→ **Page extract**
╔══
1. Plan early. (Your due date is an estimate, not a guarantee.)

It is quite normal for a baby to arrive two weeks early, and for a variety of reasons, some women deliver even earlier. 

So, what’s the most important thing you can do to plan as new parents? Make sure you have the basics taken care of: At the very least, you need a car seat, a crib or bassinet, onesies, pajamas, blankets, diapers, wipes, and bottles and formula, if you aren’t planning to breastfeed.

Trust me when I tell you that this is the bare minimum of baby gear you need — you are going to need a lot more. But these items but will get you through a few postpartum days without having to run to the store right after giving birth.

Some first-time parents are not comfortable having baby furniture in the house before the baby is safely born. Luckily, most baby registries like Toys R Us and Target will let you choose your items beforehand and then as soon as the baby is born, you can arrange a quick delivery with a click.

2. Be a teammate with your partner.

Learn together, fail together, and support each other. If your partner is able to take some time off after the baby is born, you will cement your connection as a team.

If taking care of a newborn baby is new to you two as first-time parents, experiencing those first incompetent days together and surviving (which you surely will) creates a bond between the two of you that is deep and meaningful. It will set the tone for raising your children together for a lifetime.
╚══
→ **To be done**
1. Repeat the passage of the advice for first-time parents starting at "Learn together, fail" and ending at "for a lifetime.".
2. Answer these questions on the advice for first-time parents:
(a) How early is it quite normal for a baby to arrive?
(b) Which two baby registries are named?
(c) According to the second tip, what does surviving the first days together create between the partners?
3. Supply the next part of the advice for first-time parents, continuing from its final sentence.
The listing that comes after this advice for first-time parents is separate material.

→ **Supplied material**
╔══
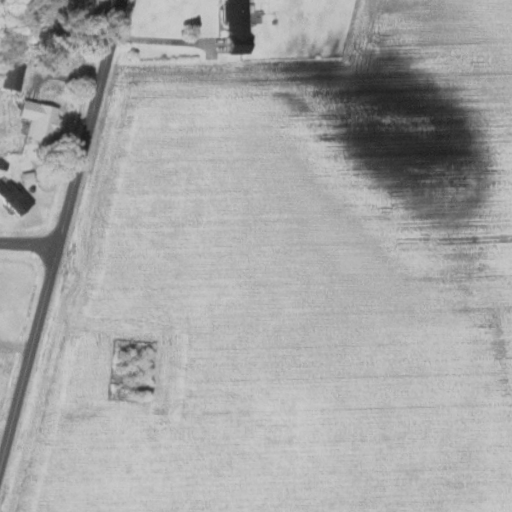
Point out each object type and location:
╚══
→ **Results of the tasks**
1.
Learn together, fail together, and support each other. If your partner is able to take some time off after the baby is born, you will cement your connection as a team.

If taking care of a newborn baby is new to you two as first-time parents, experiencing those first incompetent days together and surviving (which you surely will) creates a bond between the two of you that is deep and meaningful. It will set the tone for raising your children together for a lifetime.

2.
(a) Two weeks early.
(b) Toys R Us and Target.
(c) A bond that is deep and meaningful.

3.
Fathers are often excluded when a first baby comes home. Women are more likely to read up on caring for babies beforehand. So, when Dad steps in to change a diaper, Mom sees that the way he is doing it is different from the book, and she criticizes. This serves to alienate Dad and can ultimately make him disengage.

If we want men to be involved in childcare, we’ve got to bring them in with acceptance and generosity. Be positive and appreciative of his involvement, and he will get the hang of things. Remember, at this age, all a newborn baby really needs is to be loved, safe, and fed.

3. Call in the troops.

Brazenly ask for and accept help from your social support group: your sister, your mother, your best girlfriend. If anyone offers to help, give them a specific task. People don’t know what would help the most and are often relieved to be assigned a task like, ”Bring dinner on Tuesday by five," or “Come for an hour on Wednesday at ten so I can get a shower.”

If there is someone who really loves you, like your mother or girlfriend, and their help is regularly useful to you, ask them stay with you for the first few days. My mom stayed over after I had my first baby and did a few middle-of-the-night feedings, which gave me and my husband a couple of extra precious hours of continuous sleep.

When you have a newborn and someone offers to let you sleep, don’t protest, don’t be polite. Say yes. ALWAYS.

Functioning without sleep is one of the most difficult parts of new parenthood. Easing sleep deprivation is the best thing you can do for your physical and emotional health.

4. Be generous with yourself as a new parent.

There is no getting around this — it’s hard to learn how to take care of a newborn who can only communicate by crying or not crying. It’s hard to live on only a couple of hours of sleep. And more so while you are recovering from birthing a baby, especially by Cesarean section.

If you are sometimes emotional or cranky, give yourself a break. You are going to feel a whole range of emotions, especially in the first week of being a new parent.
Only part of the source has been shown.